During the years I’ve lived in New York, I’ve been through a few hurricanes, a snowpocalypse or two, several “biggest storm ever” and some “storms of the century”. There’s also been some inclement weather.
There’s a rhythm to these things.
1. The Geeks’ Day in the Sun. For several days, there is speculation from over-excited weathercasters who find themselves in the first 4 or 5 minutes of the news rather than at the 20-minute mark. With each passing day, the “how bad can it get” gets comically magnified, and the qualifier “depending on where it blows ashore/to the north of us, etc ” it might be nothing.
2. Hyping up the Mob over the Need to be Calm. When it becomes clear that some kind of storm will absolutely happen, public officials declare a state of emergency, and urge calm as they give doom-filled press conferences as to how dangerous this storm will be, the awful things that might happen and how difficult it will be to keep up with the needs of the citizenry during this very-possible-end-of-the-world storm during which we are to stay calm.
3. A Time of Rejoicing. The people rejoice as pre-emptive closings of businesses and schools are announced. Since Hurricane Sandy, there is a time when the trains will even be put in the garage for the night (this time, 11 pm)
4. Economic Stagnation. As the appointed time nears, offices (where not much work was getting done) begin emptying (in many cases, people never went in, just in case), several hours early. Some commuters head home, others head to have a last drink or meal together before whatever horrific predicted event takes place.
5. The Banshee. The city is mass chaos. In the dash to get home, roads are clogged. Jammed subway car after subway car passes by until there’s a square foot on one for someone to board. Grocery stores are bedlam as people grab whatever they can find – bread, milk, chips, pineapple, beer, pet food.
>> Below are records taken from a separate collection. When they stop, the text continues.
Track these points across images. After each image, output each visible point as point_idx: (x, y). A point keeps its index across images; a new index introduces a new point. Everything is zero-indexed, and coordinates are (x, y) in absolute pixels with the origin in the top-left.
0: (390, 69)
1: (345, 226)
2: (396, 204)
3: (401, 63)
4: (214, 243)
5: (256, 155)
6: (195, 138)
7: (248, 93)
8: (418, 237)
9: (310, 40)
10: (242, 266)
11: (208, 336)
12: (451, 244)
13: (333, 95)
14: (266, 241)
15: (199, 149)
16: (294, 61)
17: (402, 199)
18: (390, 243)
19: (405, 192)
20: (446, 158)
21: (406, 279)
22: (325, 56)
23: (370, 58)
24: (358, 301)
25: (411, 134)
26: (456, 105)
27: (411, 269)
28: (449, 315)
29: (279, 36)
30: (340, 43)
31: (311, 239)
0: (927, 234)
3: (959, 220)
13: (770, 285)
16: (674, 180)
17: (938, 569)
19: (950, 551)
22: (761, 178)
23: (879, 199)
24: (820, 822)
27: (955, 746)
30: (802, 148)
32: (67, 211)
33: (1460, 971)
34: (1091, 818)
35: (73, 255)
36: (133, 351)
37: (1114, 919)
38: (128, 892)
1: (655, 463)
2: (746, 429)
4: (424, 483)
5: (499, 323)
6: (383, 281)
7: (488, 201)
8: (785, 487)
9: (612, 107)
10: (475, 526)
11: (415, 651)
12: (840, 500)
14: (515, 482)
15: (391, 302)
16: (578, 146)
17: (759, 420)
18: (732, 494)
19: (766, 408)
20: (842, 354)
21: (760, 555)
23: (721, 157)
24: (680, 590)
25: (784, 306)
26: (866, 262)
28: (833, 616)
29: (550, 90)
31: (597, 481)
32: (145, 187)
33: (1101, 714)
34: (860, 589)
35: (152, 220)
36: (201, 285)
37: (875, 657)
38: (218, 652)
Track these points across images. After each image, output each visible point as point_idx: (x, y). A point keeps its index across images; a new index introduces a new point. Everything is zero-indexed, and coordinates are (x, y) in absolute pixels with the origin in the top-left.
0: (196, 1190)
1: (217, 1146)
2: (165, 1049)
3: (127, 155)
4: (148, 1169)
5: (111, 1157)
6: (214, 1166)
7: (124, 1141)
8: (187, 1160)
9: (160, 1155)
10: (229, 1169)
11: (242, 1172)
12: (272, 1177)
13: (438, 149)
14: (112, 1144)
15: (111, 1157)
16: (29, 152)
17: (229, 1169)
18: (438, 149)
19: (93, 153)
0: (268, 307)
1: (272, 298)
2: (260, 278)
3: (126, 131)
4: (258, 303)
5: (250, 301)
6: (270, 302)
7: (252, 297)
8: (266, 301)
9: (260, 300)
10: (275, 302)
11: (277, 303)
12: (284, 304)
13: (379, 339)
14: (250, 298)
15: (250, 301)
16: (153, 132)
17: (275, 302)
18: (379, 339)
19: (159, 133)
The news is filled with sad looking people telling ever more heart-rending stories of their need to get home as the news reports travel delays as if the transportation system has never before come to a halt.
6. Settling In. As I write this, we are in the Settling In period before Winter Storm Juno (it’s a “record storm” “historic storm” “possibly one of the worst in the history of New York”). The commuters have left the city. The restaurants are full, with the quiet hum of people enjoying the last hours before the lock-in. Grocery stores quiet down, though odd sections of the store have bare shelves, there is an overflow of fresh produce gleaming at the entrance. At home, people curl up on the couch, turn on the news, to hear more about just how epic the storm will be. Shortly, an eerie calm will set in as we wait for the coming apocalypse.
7. The Jabberwock. Sometime tonight, the storm will start. Most people won’t know it happened. Until tomorrow morning, if it continues as predicted. Few people will be on the street. The city will look like wind and snow. No buildings, no streets, no people, no cars, eventually the scraping sound of snow plows on the street, even if not visible.
8. The Awakening. Eventually, the storm will end. There will be a period of absolute silence, as the city respectfully considers the storm. The streets will look white and clean for a short while, until people roust and begin tramping through the snow to clean up, locate their cars under snowplow drifts (and estimate how many days melt it will take til the car roof appears). The coming back to life takes a few hours, like the slow start of a ocean freighter leaving harbor.
9. The Party. When it’s clear the storm has stopped, the party in the streets will begin, maybe tomorrow late afternoon, maybe Wednesday morning. Cabin-fever-addled city dwellers will tromp through the streets, happy for the fresh air. The park (despite warnings against it) will begin to fill with people playing in the snow. At 3 hours after the storm, if the streets are even marginally clear, stores will begin to re-open and the hum of the city resumes, though muted.
10. The Evaluation. On Wednesday, for a day, the topic of conversation will be whether the storm was as bad as expected. How it compared to the last one. Reports of what people did during their time apart in the frozen 24 – 36 hours of time in between when they last saw each other. The mayor, the city, the governor and every other public entity is evaluated, judged and either praised or pilloried.
11. The False Hope. Friday, more snow is predicted. It will likely be a passing snow shower. Conditioned to believe a day off is at hand, city dwellers will be crushed with disappointment when everything is open as normal on Friday.
12. The Epilogue. Exhausted, hungry suburbanites with a week’s growth of beards will show up at the office on Monday, with stories of snow drifts, blocked cars, antsy kids, power outages and epic journeys back to work. City dwellers will struggle to remember the storm and whether it was all that bad or not.
In the meantime, please don’t wish me warmth or safety.
I live in a warm, beautiful, well-stocked town home across the street from Smith & Wollensky, who I presume have done their shopping.
I’d rather you tell me to enjoy the storm, or to not be an idiot, or to be kind to my fellow humans who are huddled in an ATM vestibule, subway entrance or on a church doorstep or under whatever piece of cloth they could find to cover themselves in whatever shelter they could find to wait out the weather.
It takes more than the end of the world to stop this city from chugging along.